Nowadays, common composites are abundant, if sometimes invisible, within our built settings. Reinforced plastics, woods, and metals – these processes have advanced traditional materials for better, easier, and sometimes cheaper application. Fibreglass, as an everyday composite, is the result from a careful, deliberate bonding of glass fibre with fibre-reinforced plastics. It benefits from being cheaper and with greater flexibility. Plywood, familiar with construction tasks, is another example of a reinforced material. Engineered from thin piles of wood, plywood is known for its greater strength and compositional stability.

Yet, custom solutions provide answers to more strenuous, and commercial, uses of composite materials. These are often more technically aware, such as designing materials for precise environments or applying composites to the high pressured, unpredictable circumstances of the sea and air as well as for land use.

An expert blend of technologists, engineers, and processing specialists, Permali’s standard and bespoke prepreg grades are targeted at markets using local resin formulations. In consulting the design of materials for markets, for example, Permali’s prepregs are printed on sheets, either as a roll or determined by size.

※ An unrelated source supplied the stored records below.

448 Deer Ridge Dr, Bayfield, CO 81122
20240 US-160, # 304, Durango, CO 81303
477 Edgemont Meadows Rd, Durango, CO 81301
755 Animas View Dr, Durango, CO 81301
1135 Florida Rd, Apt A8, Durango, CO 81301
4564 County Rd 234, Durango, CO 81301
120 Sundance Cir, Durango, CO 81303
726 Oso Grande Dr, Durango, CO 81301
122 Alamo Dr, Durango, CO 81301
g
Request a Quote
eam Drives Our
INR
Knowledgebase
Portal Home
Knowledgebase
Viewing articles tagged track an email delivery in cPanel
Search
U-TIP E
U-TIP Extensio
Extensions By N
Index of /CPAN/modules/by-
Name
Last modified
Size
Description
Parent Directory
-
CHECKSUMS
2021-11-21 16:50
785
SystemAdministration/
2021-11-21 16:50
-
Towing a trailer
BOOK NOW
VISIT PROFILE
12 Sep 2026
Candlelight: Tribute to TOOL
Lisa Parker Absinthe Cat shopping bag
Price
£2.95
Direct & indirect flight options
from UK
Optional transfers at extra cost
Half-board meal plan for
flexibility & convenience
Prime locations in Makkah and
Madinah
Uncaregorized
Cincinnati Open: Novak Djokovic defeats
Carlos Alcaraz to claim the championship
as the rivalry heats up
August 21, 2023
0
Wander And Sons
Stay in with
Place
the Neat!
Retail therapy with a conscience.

Certain composites are more commonly engineered, depending on the demand and urgency of their application into the modern, material world. Designed to remedy weaknesses in our built environment, these composites are everyday examples of how materials evolve to answer to challenges in various industries and settings.

  • Composite woods like plywood are created from multi-layered wood strips glued together at angles.
  • Fibreglass and fibre-reinforced polymer are examples of reinforced plastics in common, everyday use that serve a greater strength and elasticity.
  • Reinforced concrete is the result of fortifying concrete with a higher strength material like steel.
  • Improved ceramic materials can be engineered, known as ceramic matrix composites. This assumes additional properties of thermal shock absorption and are fracture resistant.

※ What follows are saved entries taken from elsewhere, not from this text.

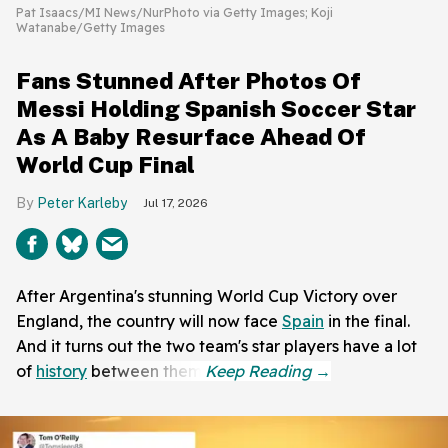
Pat Isaacs/MI News/NurPhoto via Getty Images; Koji
Watanabe/Getty Images
Fans Stunned After Photos Of
Messi Holding Spanish Soccer Star
As A Baby Resurface Ahead Of
World Cup Final
Peter Karleby
Jul 17, 2026
After Argentina's stunning World Cup Victory over
England, the country will now face
Spain
in the final.
And it turns out the two team's star players have a lot
of
history
between them.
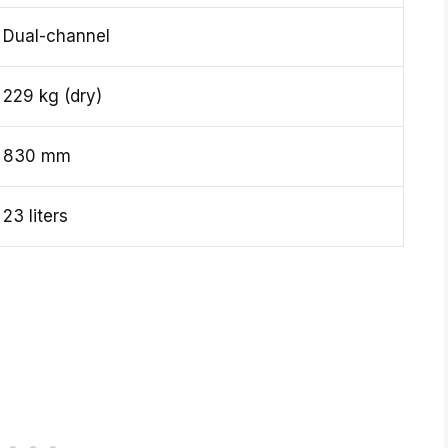
Dual-channel
229 kg (dry)
830 mm
23 liters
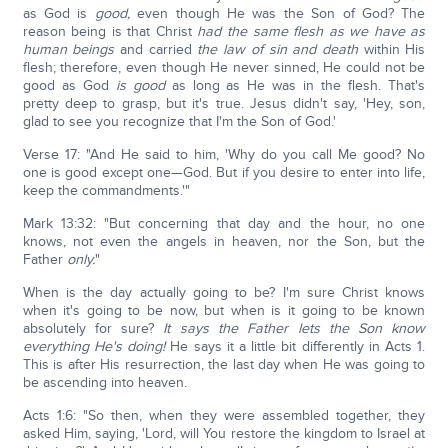
as God is
good,
even though He was the Son of God? The
reason being is that Christ
had the same flesh as we have as
human beings
and carried
the law of sin and death
within His
flesh; therefore, even though He never sinned, He could not be
good as God
is good
as long as He was in the flesh. That's
pretty deep to grasp, but it's true. Jesus didn't say, 'Hey, son,
glad to see you recognize that I'm the Son of God.'
Verse 17: "And He said to him, 'Why do you call Me good? No
one is good except one—God. But if you desire to enter into life,
keep the commandments.'"
Mark 13:32: "But concerning that day and the hour, no one
knows, not even the angels in heaven, nor the Son, but the
Father
only.
"
When is the day actually going to be? I'm sure Christ knows
when it's going to be now, but when is it going to be known
absolutely for sure?
It says the Father lets the Son know
everything He's doing!
He says it a little bit differently in Acts 1.
This is after His resurrection, the last day when He was going to
be ascending into heaven.
Acts 1:6: "So then, when they were assembled together, they
asked Him, saying, 'Lord, will You restore the kingdom to Israel at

Examples of Composite Applications

Custom composites are tailored to specific applications or tasks that require vital properties of strength, resilience, insulation, and many more. It takes an expert hand to apply the right knowledge and expertise to get the job done.

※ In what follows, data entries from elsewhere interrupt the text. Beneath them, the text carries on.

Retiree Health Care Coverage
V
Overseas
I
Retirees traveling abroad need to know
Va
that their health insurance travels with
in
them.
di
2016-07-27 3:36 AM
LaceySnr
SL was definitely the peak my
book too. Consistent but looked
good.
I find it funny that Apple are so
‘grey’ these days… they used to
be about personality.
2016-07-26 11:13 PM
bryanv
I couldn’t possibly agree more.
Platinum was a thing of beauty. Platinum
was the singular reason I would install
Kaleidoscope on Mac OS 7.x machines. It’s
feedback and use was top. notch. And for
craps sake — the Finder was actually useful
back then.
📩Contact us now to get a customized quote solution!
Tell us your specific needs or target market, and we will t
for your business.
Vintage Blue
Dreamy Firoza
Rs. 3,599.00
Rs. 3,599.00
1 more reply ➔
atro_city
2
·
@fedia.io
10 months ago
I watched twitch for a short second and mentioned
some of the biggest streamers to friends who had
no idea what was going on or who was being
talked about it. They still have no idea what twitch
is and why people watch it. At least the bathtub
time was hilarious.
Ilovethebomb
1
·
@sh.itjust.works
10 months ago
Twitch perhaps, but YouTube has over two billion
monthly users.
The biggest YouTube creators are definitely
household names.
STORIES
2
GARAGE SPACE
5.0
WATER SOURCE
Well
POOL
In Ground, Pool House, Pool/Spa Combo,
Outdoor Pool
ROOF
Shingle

Practical examples include, but are not limited to:

  • Reinforced, safety-first materials in power plants and other energy sources.
  • Technical fabrics for consumer use in mobile dwellings.
  • Anti-ballistic solutions for sea, air, and ground military vehicles.

How to Choose the Right Composite Material

Composites can offer bespoke solutions for material choices that might serve to enhance the performance, precision, or protection of a product.

It’s important to understand the various goals and desires of your materials – are you, for example, looking for a stronger alternative to traditional materials? The suitability of its role is going to guide the kinds of composites you might need, which is where a custom process can be the best direction forward. There is a variety of applications that can inform the suitability of composites.

Lastly, the economics of materials is another area to consider. More often, composites are cost-effective alternatives to traditional materials, which may not be as sustainable.

Trusted Material Solutions from the Experts

With an 80+ year history of delivering efficient and practical material solutions, Permali has an industry-leading presence across industries such as Automotive, Medical, Textile, Construction and beyond. Offering custom composites, we’re experts in extracting and refining the superior qualities from the materials we use.